The difficulties for state companies had already begun to emerge in the 1970s, and indeed, one of the losers from the crisis of the 1970s was confidence in state-owned companies. ...

Coordination had turned into unwieldy control; allocation had turned into distortion; government taxes and revenues had turned into subsidies and obstacles to growth.  Political intervention was a chronic ailment.  They suffered from inflexibility and inefficiency; they were forced to misallocate resources; and they became an increasing drag on the nations' finances.  Public corporations now came to be seen as big contributors to the overall economic crisis that nations faced.

TCH p 116

Government power and regulations can also support private sector inefficiencies.  Private businesses hate competition and try to encourage governments to write regulations that kneecap their competitors.  Without the spur of competition, there is no incentive for any business to innovate or to seek efficiencies to reduce what customers have to pay.

As Dominique Strauss-Khan, finance minister of France explained,

"The private sector can generally manage better than the public sector, that is certain.  But my real criterion is: is each franc levied from the taxpayer well spent or not?  I am not a believer in either a public-sector or a private-sector religion."

TCH p 333

Economic Policy, A Recent Issue

In terms of human history, dividing the economic pie is a recent concern compared with more urgent matters like famine, plague, or invasion.  To see why, consider the "tithe stone," which was used to show illiterate peasants how much of their crop they were expected to deliver to their Liege Lord.

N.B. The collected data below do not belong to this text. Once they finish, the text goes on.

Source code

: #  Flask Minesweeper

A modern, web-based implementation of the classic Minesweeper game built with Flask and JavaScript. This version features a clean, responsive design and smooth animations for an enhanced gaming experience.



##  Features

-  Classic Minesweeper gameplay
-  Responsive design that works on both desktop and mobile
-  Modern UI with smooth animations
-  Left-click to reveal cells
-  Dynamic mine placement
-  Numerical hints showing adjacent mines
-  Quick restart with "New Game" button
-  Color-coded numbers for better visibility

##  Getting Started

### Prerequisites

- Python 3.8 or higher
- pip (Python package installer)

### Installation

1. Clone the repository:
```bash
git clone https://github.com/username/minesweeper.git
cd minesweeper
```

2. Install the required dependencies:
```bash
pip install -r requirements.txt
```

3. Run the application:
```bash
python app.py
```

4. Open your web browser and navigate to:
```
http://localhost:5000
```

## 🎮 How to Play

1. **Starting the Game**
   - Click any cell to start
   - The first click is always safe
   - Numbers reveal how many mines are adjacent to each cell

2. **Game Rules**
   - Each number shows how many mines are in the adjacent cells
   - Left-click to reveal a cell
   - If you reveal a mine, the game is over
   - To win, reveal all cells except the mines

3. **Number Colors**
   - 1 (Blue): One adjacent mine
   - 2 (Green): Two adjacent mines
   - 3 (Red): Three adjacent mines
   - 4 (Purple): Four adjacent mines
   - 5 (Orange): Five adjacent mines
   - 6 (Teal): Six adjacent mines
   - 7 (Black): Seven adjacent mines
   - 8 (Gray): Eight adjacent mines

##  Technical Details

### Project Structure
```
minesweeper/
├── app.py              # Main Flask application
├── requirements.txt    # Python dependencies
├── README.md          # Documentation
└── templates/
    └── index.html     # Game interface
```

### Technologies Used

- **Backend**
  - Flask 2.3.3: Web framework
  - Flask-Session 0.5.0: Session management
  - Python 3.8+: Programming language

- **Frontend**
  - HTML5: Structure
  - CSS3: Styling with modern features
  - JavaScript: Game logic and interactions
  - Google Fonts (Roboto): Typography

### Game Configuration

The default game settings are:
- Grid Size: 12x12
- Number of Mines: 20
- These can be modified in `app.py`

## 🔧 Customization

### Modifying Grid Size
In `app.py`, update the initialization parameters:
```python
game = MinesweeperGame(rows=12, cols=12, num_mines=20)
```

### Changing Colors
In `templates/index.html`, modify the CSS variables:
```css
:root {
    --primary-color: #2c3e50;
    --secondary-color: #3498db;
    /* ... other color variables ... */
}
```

During the Middle Ages, the land owner received 1/10 of the crop and the farmer received 9/10.  The tax rate was 10%, which would be regarded as taxpayer nirvana today.

Taxes were low not because landowners were generous, but because experience had shown that farmers starved if the local baron took more than 10% of the food.  The fact that dead men pay no taxes and that a "tithe" was the maximum sustainable tax had been known since Biblical times.

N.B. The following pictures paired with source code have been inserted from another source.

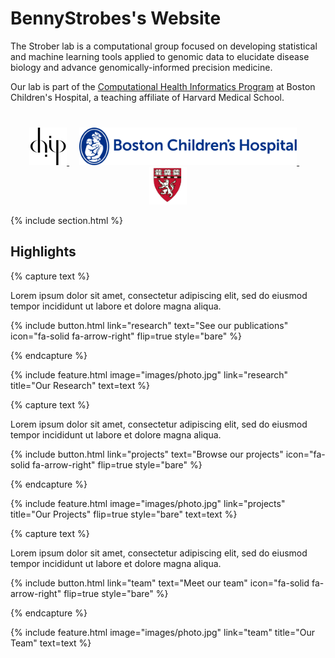 ---
---

# BennyStrobes's Website

The Strober lab is a computational group focused on developing statistical and machine learning tools applied to genomic data to elucidate disease biology and advance genomically-informed precision medicine. 

Our lab is part of the [Computational Health Informatics Program](https://www.chip.org/) at Boston Children's Hospital, a teaching affiliate of Harvard Medical School.

<div style="text-align: center; margin-top: 40px;">
  <a href="https://chip.org" target="_blank">
    <img src="images/chip-logo.png" alt="CHIP" height="60">
  </a>
  &nbsp;&nbsp;&nbsp;
  <a href="https://www.childrenshospital.org/" target="_blank">
    <img src="images/BCH.svg" alt="Boston Children's Hospital" height="60">
  </a>
  &nbsp;&nbsp;&nbsp;
  <a href="https://hms.harvard.edu/" target="_blank">
    <img src="images/HMS.png" alt="Harvard Medical School" height="60">
  </a>
</div>


{% include section.html %}

## Highlights

{% capture text %}

Lorem ipsum dolor sit amet, consectetur adipiscing elit, sed do eiusmod tempor incididunt ut labore et dolore magna aliqua.

{%
  include button.html
  link="research"
  text="See our publications"
  icon="fa-solid fa-arrow-right"
  flip=true
  style="bare"
%}

{% endcapture %}

{%
  include feature.html
  image="images/photo.jpg"
  link="research"
  title="Our Research"
  text=text
%}

{% capture text %}

Lorem ipsum dolor sit amet, consectetur adipiscing elit, sed do eiusmod tempor incididunt ut labore et dolore magna aliqua.

{%
  include button.html
  link="projects"
  text="Browse our projects"
  icon="fa-solid fa-arrow-right"
  flip=true
  style="bare"
%}

{% endcapture %}

{%
  include feature.html
  image="images/photo.jpg"
  link="projects"
  title="Our Projects"
  flip=true
  style="bare"
  text=text
%}

{% capture text %}

Lorem ipsum dolor sit amet, consectetur adipiscing elit, sed do eiusmod tempor incididunt ut labore et dolore magna aliqua.

{%
  include button.html
  link="team"
  text="Meet our team"
  icon="fa-solid fa-arrow-right"
  flip=true
  style="bare"
%}

{% endcapture %}

{%
  include feature.html
  image="images/photo.jpg"
  link="team"
  title="Our Team"
  text=text
%}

In muscle-powered agricultural communities, the idea that anyone could benefit from taxing "the rich" was absurd.  Eliminating "the rich" entirely would have increased farmers' incomes by 10% at most, and without armed barons, who would fight off invaders or bandits?

The Industrial Revolution

The Industrial Revolution substituted fossil energy for human or animal muscle.  There had always been wind-powered ships and wind or water-powered grinding mills, but a vastly more potent energy source was needed for garment manufacturing which was the first major use of the new energy sources.

As industrial production increased, growing crops was no longer the sole source of wealth.  Farming was still the only way to get anything to eat, but factories making clothes, shoes, sewer pipe, and other societal necessities created a brand-new source of wealth which bypassed the traditional wealth of nobility - inheriting vast agricultural estates.

The Industrial Revolution started in England, a cohesive island with a fairly stable long-term government as such things go.  At the beginning, the idea of a "corporation," or limited-liability company, was unknown.  An entrepreneur had to get and keep a royal charter to be allowed to start a business, so the British started with total government control of the economy.  Over time, starting a business became easier as monarchs realized that there was more money to be made in taxing new businesses than in selling charters.

The American system was always more individualistic if only because the colonial governments did not have nearly as much economic power as the British government.  In America, it was easy to start a new venture a bit further away from government as long as you were prepared to defend it from hostile natives.  Not all Americans availed themselves of this option, but the fact that it existed put a significant limit on the government intrusiveness.  We can't help noticing the accelerating growth of government since the end of the Frontier made it much harder to move beyond the reach of the tax and regulatory authorities.